In the tradition of To Kill a Mockingbird, A River Runs Through It, and Snow Falling on Cedars, Revoyr’s new novel examines the effects of change on a small, isolated town, the strengths and limits of community, and the sometimes-conflicting loyalties of family and justice. Set in the expansive countryside of Central Wisconsin, against the backdrop of Vietnam and the post-civil rights era, Wingshooters explores both connection and loss as well as the complex but enduring bonds of family.
Praise for Wingshooters
“A searing, anguished novel about racial bigotry in a small, insulated Wisconsin town named Deerhorn, where people who were born there tend not to leave . . . . The narration and pace of this novel are expertly calibrated as it explores a topic one wishes still wasn’t so current.” —Los Angeles Times
“Gripping and insightful.” —Kirkus Reviews
“Remarkable . . . [an] accomplished story of family and the dangers of complacency in the face of questionable justice.” —Publishers Weekly (starred review)

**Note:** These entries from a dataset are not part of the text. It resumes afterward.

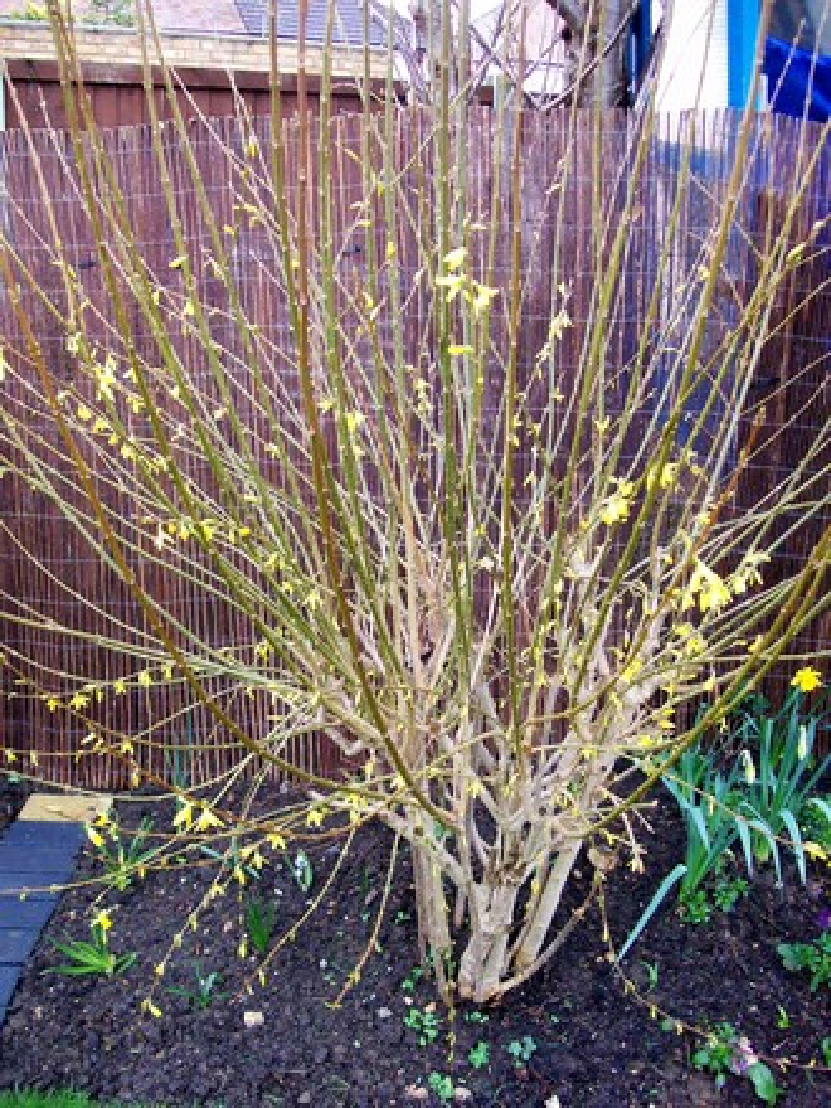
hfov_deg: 39.7
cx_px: 416
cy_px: 554
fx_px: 1152
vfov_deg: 51.4
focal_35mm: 36
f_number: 2.7
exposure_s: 1/69.8
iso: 80
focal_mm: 6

“Revoyr writes rhapsodically of . . . the natural world and charts, with rising intensity, her resilient narrator’s painful awakening to human failings and senseless violence . . . . Revoyr drives to the very heart of tragic ignorance, unreason, and savagery.” —Booklist (starred review)
“Nina Revoyr is one of my favorite writers . . . Wingshooters is a gem of a novel—filled with beautiful language, thoughtful observations on life, deep heartache, and determined acceptance.” —Lisa See, author of Shanghai Girls
PUBLISHERS WEEKLY
Small towns are perhaps not famous for readily accepting outsiders, a lesson Michelle LeBeau, the protagonist of Revoyr's keen new novel, learns firsthand. Ten-year-old Michelle is the child of a Japanese mother who abandoned her husband and daughter and a father who was too busy chasing dreams to raise his daughter. Upon her arrival in 1973 Deerhorn, Wis., where she is to live with her grandparents, she becomes the first nonwhite in town, and thus a convenient target for taunting and bullying. Luckily, she has as adoring grand-father, Charlie LeBeau, and grandmother to sustain her and provide a firm family foundation. But when a young black couple, the Garretts, move to town she a nurse, he a teacher the town's sizable population of bigots make it clear the Garretts aren't welcome, the resentment peaking with a cascade of tragedies that have a big impact on Michelle's life. "The hardest thing about suffering a terrible loss is that you usually survive it," Michelle says, and Revoyr does a remarkable job of conveying Michelle's lost innocence and fear throughout this accomplished story of family and the dangers of complacency in the face of questionable justice.